At his arraignment in Woburn, Massachusetts, Adam Wheeler, 23, entered his plea against the 20 counts he faces, including larceny, identity fraud, falsifying an endorsement or approval and pretending to hold a degree, according to Middlesex County District Attorney Gerry Leone.
In a statement, Leone said Wheeler, of Delaware, is accused of falsifying transcripts that detailed an outstanding academic career at some of Massachusetts' finest institutions.
He was exposed after submitting applications and references for the Rhodes and Fulbright scholarships while a student at Harvard University in 2009, according to Leone.
A Harvard professor reviewing Wheeler's application for one of the scholarships noticed similarities between Wheeler's work and that of another professor. After comparing both pieces of work, the professor determined that Wheeler had plagiarized most of his application packet, Leone said.
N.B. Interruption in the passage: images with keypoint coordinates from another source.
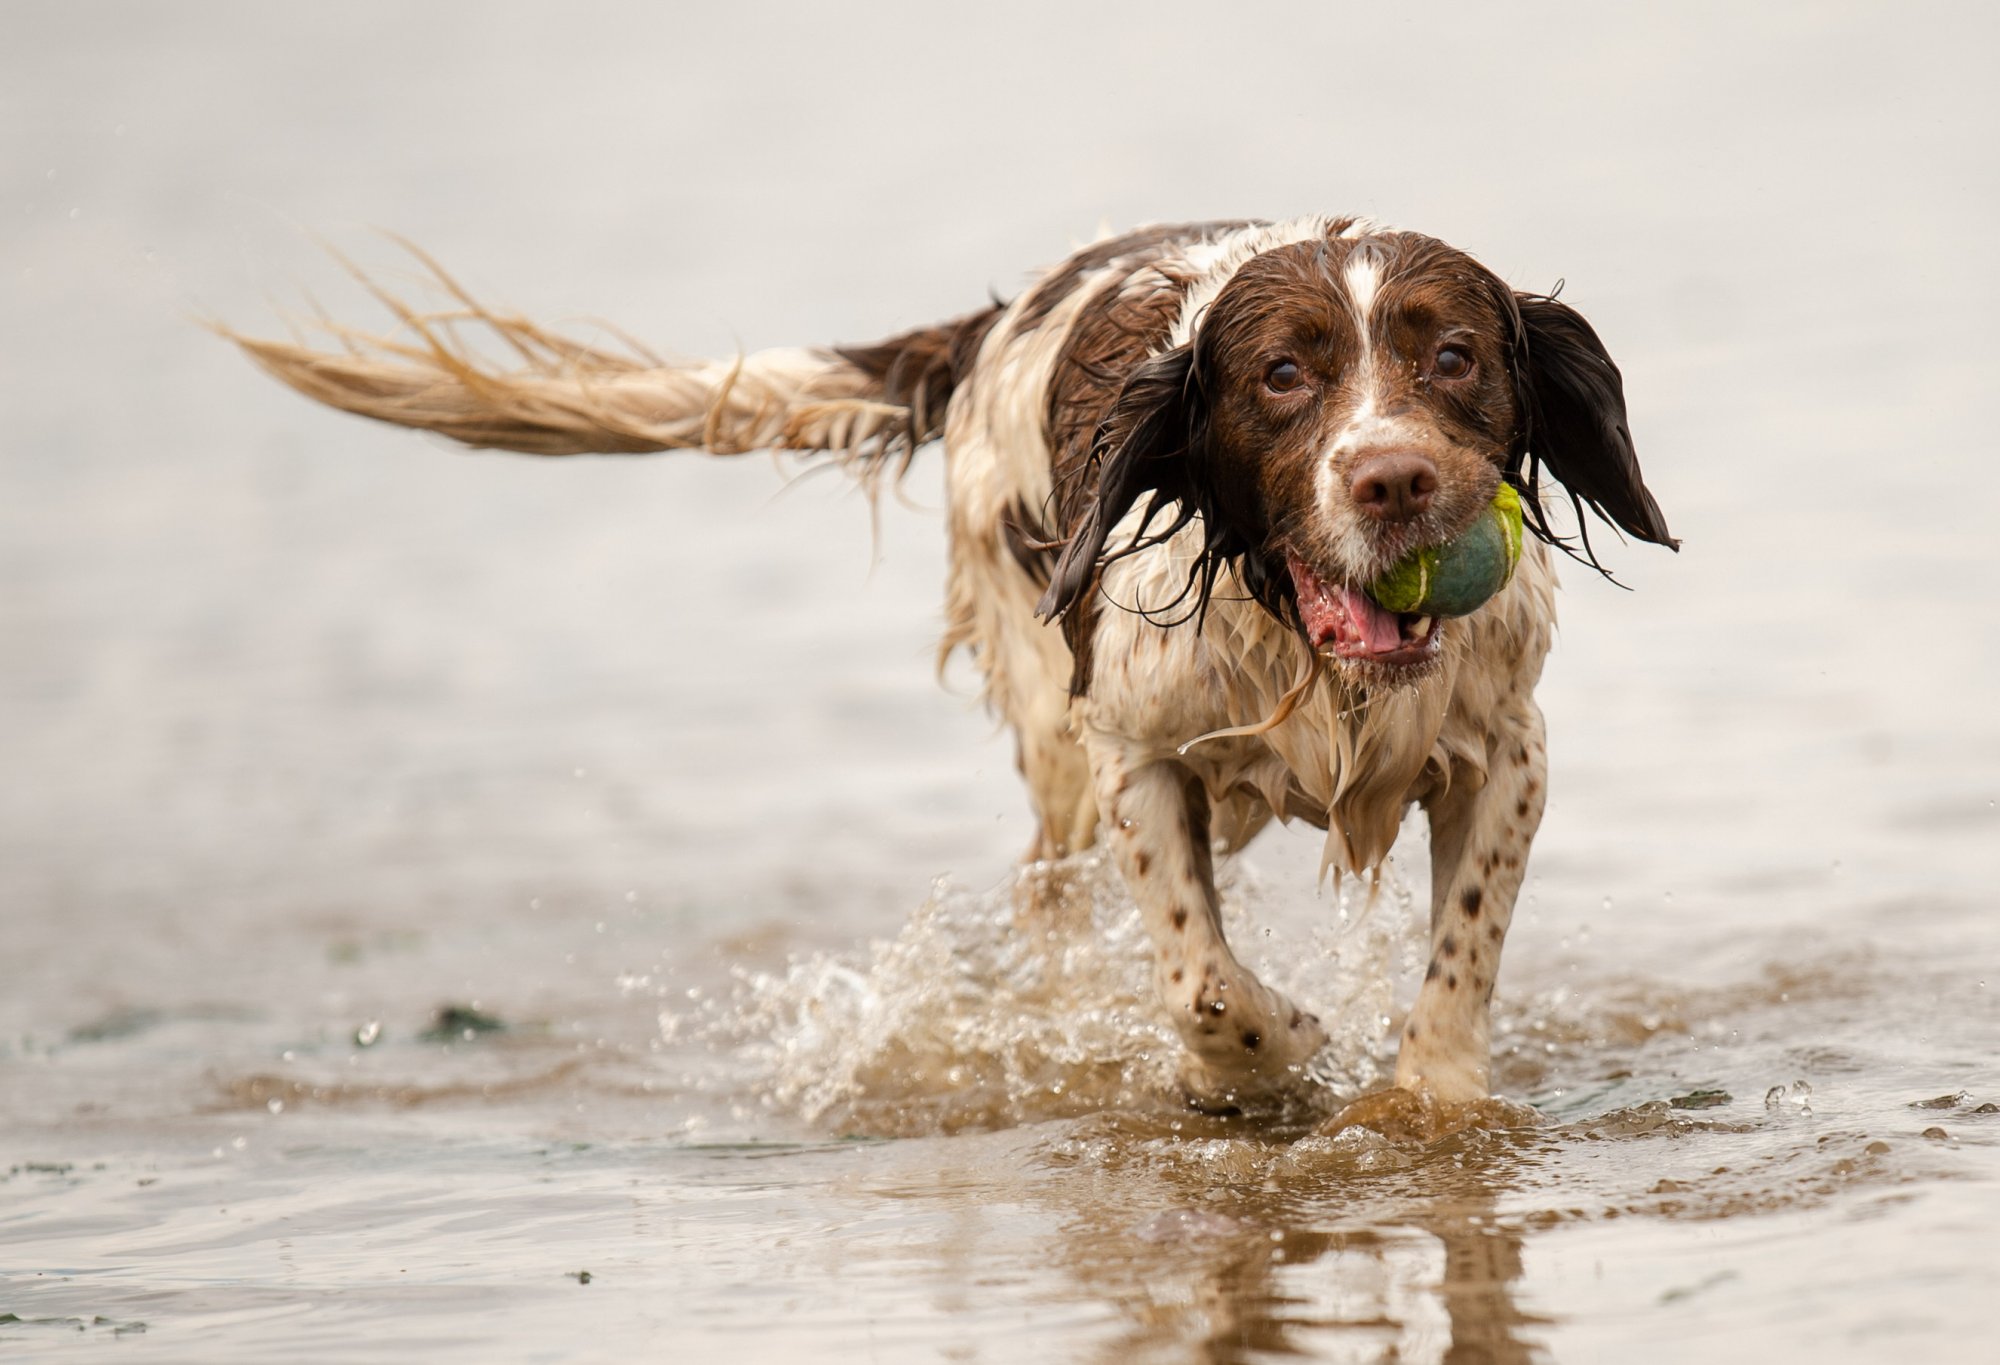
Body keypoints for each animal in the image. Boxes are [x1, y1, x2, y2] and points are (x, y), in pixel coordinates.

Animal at [230, 218, 1672, 1112]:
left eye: (1454, 357)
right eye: (1280, 376)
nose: (1394, 480)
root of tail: (988, 324)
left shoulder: (1503, 751)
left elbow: (1460, 953)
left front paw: (1429, 1096)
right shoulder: (1132, 756)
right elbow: (1206, 984)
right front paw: (1274, 1057)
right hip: (1053, 760)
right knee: (1055, 912)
The university launched an internal investigation and began to look into Wheeler's file.
University officials discovered that Wheeler had fabricated recommendations from Harvard professors, college transcripts reflecting perfect grades and a résumé listing numerous books he had co-authored, lectures he had given and courses he had taught, according to the release.
While he was at Harvard, Wheeler won the university's Winthrop Sargent Prize in English and the Hoopes Prize for outstanding scholarly work, as well as a research grant, all with plagiarized submissions, Leone said.
"Not only was this defendant untruthful on his application to the University and his numerous scholarship applications, he is also alleged to have stolen over $45,000 in grants, scholarship and financial aid money awarded to him on applications and submissions of documents that were based on lies and reproductions of other people's hard work," Leone said.
Officials also discovered that Wheeler also had submitted false SAT scores and had fabricated transcripts from both the Massachusetts Institute of Technology and Phillips Academy in Andover, although he never attended either school, the prosecutor said.
Harvard officials also found that Wheeler had previously attended Bowdoin College in Maine, where he was suspended due to academic dishonesty, according to Leone.
In January, after leaving Harvard, Wheeler applied for an internship at McLean Hospital in Belmont, Massachusetts, "stating that [he] was taking the spring semester off from Harvard to work on two scholarly books," Leone said in the release.
Wheeler was turned down by the hospital after a background check revealed he had falsified documents, Leone said. At the same time, Wheeler also submitted transfer applications to both Yale and Brown universities, claiming to be an intern at McLean Hospital, according to the prosecutor.